Quand les Maures virent cette ville remplacer, comme par enchantement, de simples tentes en toile, ils comprirent que les rois catholiques étaient bien décidés à ne pas abandonner le siège de Grenade, et le découragement s’empara d’eux.

Cependant, ils résistèrent longtemps encore, et avec courage. Plusieurs fois, ils sortirent de leurs remparts, et vinrent attaquer l’armée chrétienne, qui s’était emparé des villages environnants, et leur coupait les vivres ; mais Gonzalve de Cordoue les repoussait toujours, et bientôt la famine se fit sentir dans Grenade.

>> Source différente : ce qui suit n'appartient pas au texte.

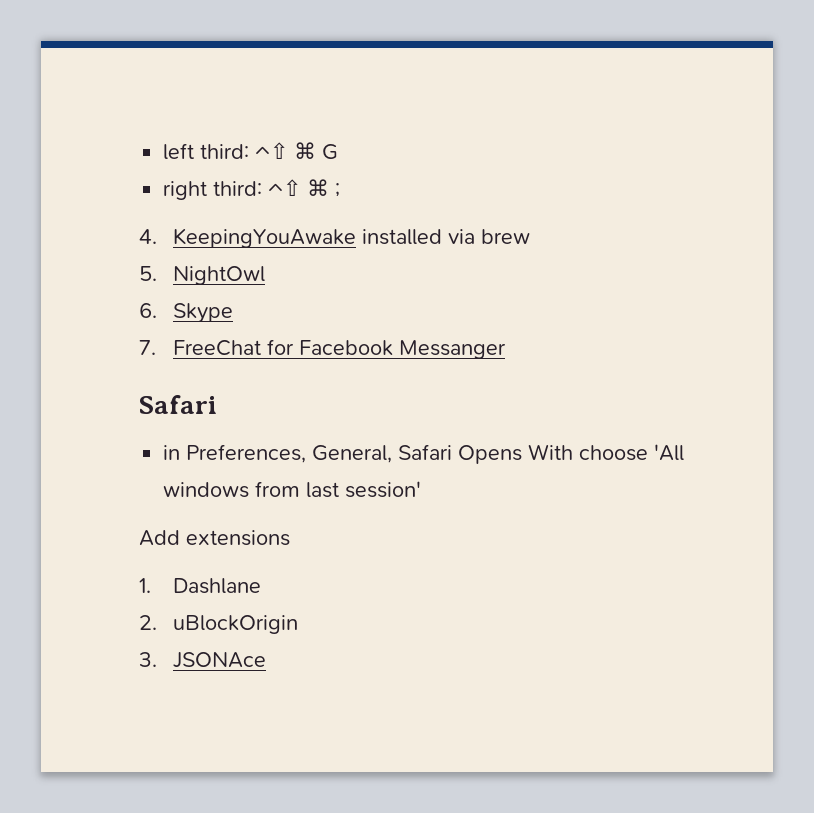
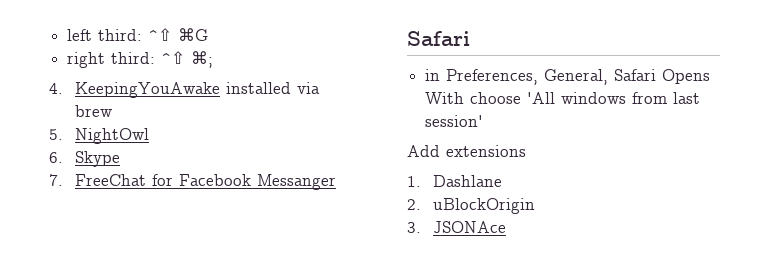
[294,142,339,160] ⌘ G -> [178,28,209,41] ⌘G
[307,179,341,197] ⌘ ; -> [191,51,214,68] ⌘;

Enfin, on raconte que, dans un engagement, pendant lequel la reine Isabelle à genoux priait Dieu, les chrétiens, sans perdre un seul homme, tuèrent 600 Maures, en firent 1400 prisonniers, et s’emparèrent de l’artillerie ennemie.

Ce succès décida les Maures à capituler, et le roi Abu-abd-Allah, allant à la rencontre des rois Ferdinand et Isabelle, leur remit les clefs de la ville.

Quelques jours après, les rois catholiques firent leur entrée dans la fameuse citadelle, regardée comme imprenable, que Mahomet avait promis de toujours défendre, et ils firent célébrer le sacrifice divin à l’Alhambra.